Copy the rows word for word from their very start through the line that contains "- ✅ **简化为3个核心tab**：首页、周刊、我的，符合认知原理", including that line. Omit the pictures from your copy.

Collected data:
-- Opening Marker --
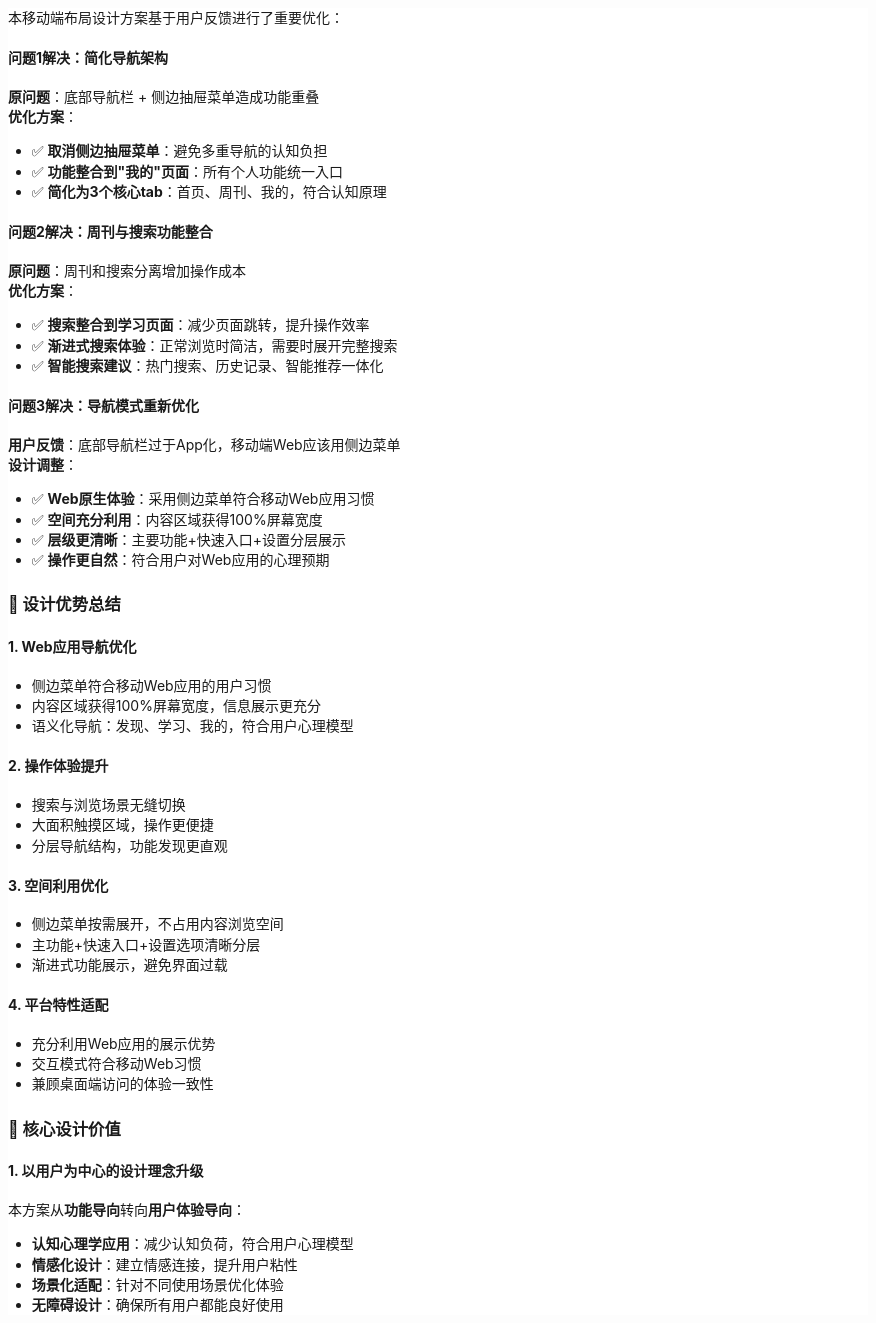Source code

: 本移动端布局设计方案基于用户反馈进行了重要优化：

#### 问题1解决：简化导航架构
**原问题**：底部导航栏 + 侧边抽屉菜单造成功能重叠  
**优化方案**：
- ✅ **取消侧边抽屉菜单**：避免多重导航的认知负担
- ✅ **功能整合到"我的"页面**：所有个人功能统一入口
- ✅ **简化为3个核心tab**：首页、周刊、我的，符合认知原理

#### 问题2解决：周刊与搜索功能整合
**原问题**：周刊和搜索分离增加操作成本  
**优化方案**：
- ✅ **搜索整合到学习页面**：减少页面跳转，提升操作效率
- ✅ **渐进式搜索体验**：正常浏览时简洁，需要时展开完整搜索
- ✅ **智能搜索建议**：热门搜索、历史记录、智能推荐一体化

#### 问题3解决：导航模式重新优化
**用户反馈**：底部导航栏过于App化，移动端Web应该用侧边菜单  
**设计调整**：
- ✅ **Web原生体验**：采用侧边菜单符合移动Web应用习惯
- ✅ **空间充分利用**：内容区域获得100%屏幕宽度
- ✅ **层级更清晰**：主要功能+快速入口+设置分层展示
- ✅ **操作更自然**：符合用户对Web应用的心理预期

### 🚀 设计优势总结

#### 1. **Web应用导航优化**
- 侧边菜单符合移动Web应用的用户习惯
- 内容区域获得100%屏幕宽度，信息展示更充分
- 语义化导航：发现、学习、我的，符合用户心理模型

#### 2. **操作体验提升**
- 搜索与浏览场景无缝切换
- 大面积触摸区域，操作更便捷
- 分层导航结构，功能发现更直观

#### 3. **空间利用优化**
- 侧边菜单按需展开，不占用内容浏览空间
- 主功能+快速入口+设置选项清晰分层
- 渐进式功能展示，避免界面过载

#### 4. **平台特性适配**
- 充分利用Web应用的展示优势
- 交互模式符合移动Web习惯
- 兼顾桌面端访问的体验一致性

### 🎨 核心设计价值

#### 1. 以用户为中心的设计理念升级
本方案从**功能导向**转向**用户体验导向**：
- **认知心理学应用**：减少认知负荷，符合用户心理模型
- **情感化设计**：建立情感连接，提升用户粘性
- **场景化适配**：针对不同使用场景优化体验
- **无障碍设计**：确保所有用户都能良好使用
-- Closing Marker --
# Reply
Source code

: 本移动端布局设计方案基于用户反馈进行了重要优化：

#### 问题1解决：简化导航架构
**原问题**：底部导航栏 + 侧边抽屉菜单造成功能重叠  
**优化方案**：
- ✅ **取消侧边抽屉菜单**：避免多重导航的认知负担
- ✅ **功能整合到"我的"页面**：所有个人功能统一入口
- ✅ **简化为3个核心tab**：首页、周刊、我的，符合认知原理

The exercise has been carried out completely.